• [Your assignment]
Answer these questions from the adverse event discussion:
(a) In the comment from Dr. Deng, how will untoward medical occurrences due to screening procedures eventually be categorized?
(b) In Ajay's comment, which form is used to collect data on events that happened before the first dose of study drug?
(c) Which guidelines does the opening sentence name?

• [Page extract]
+--
It is not written in any guidelines (ICH GCP or any regulatory guielines) that all the abnormalities after the inform consent is signed should be treated as adverse events.

Web blog from Dr. Deng said...

It is true that the definition of adverse event from ICH suggest only the events occurred after the drug administration - similar to our definition of treatment emergent adverse events. However, in practice, the term 'adverse event' also refers to the side effects occurred during the screening period (after the signing of the informed consent and prior to the administration of the study treatment). Any untoward medical (abnormalities) occurances due to the screening procedures will be collected as adverse events - eventually will be categorized as non-treatment-emergent adverse events.

Ajay said...

Thanks for all for your thoughts on adverse event.

After going through your discussion, I can summarise that, any abrnormalities occured between informed consent and before first dose could be related to past medical history/ongoing medical history /clinical event related to disease under study/base line values for efficacy and saftey parameters. Since the variables(data) collected about these event (which happened before first dose of study drug) are same as adverse event,we use the same form (adverse event form)though technically these event are not adverse event Since adverse event forms are used to collect these data, industry is treating these events as adverse events which actually is not as per regulatory guidelines.
+--
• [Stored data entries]

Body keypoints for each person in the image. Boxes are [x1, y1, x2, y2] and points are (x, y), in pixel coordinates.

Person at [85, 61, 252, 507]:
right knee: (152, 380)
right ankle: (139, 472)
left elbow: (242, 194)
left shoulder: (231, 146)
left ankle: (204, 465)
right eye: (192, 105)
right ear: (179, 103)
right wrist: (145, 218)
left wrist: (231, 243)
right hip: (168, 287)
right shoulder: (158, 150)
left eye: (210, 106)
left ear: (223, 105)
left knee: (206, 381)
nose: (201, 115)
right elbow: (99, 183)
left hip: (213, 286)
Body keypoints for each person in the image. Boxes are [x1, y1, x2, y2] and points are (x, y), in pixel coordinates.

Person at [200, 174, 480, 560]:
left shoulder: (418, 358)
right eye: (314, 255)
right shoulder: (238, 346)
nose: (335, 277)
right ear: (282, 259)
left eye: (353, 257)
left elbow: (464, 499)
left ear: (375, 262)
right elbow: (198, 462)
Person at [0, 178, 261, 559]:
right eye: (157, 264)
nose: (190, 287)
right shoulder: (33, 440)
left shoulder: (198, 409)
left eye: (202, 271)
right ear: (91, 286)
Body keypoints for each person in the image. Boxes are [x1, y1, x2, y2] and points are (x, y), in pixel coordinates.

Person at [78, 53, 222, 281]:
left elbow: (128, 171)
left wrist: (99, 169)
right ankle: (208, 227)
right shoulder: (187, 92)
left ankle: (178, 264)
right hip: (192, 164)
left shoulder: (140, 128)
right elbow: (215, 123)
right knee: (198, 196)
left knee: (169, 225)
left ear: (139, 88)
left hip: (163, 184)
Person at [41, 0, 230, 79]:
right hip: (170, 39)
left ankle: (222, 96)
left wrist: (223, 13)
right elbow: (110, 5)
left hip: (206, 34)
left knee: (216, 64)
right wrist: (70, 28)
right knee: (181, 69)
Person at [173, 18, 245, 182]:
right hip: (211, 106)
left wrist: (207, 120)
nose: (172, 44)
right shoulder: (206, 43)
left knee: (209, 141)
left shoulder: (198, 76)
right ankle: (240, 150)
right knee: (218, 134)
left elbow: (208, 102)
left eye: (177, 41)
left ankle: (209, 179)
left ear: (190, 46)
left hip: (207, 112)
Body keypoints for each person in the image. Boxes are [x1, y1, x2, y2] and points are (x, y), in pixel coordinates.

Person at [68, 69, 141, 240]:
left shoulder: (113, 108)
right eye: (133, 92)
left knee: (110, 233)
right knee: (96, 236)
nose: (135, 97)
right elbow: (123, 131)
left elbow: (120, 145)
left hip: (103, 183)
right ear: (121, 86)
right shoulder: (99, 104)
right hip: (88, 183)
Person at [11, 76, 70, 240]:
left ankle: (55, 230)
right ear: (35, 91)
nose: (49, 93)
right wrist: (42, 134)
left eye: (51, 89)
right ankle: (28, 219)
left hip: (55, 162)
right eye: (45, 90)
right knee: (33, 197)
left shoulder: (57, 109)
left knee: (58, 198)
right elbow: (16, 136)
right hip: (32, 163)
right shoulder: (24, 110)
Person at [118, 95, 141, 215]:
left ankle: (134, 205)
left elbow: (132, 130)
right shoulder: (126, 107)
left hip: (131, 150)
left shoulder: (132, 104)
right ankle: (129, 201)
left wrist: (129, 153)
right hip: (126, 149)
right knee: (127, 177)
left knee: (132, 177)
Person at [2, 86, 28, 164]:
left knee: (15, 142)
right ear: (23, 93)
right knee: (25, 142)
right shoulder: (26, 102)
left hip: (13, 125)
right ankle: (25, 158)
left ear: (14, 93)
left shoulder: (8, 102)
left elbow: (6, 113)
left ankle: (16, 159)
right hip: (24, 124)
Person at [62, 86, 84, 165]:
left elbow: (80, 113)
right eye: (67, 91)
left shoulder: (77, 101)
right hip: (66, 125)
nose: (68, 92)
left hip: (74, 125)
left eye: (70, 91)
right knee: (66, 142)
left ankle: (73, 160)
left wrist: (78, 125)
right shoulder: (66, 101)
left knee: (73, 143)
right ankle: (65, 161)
+--
• [Output below]
(a) As non-treatment-emergent adverse events.
(b) The adverse event form.
(c) ICH GCP, along with any regulatory guidelines.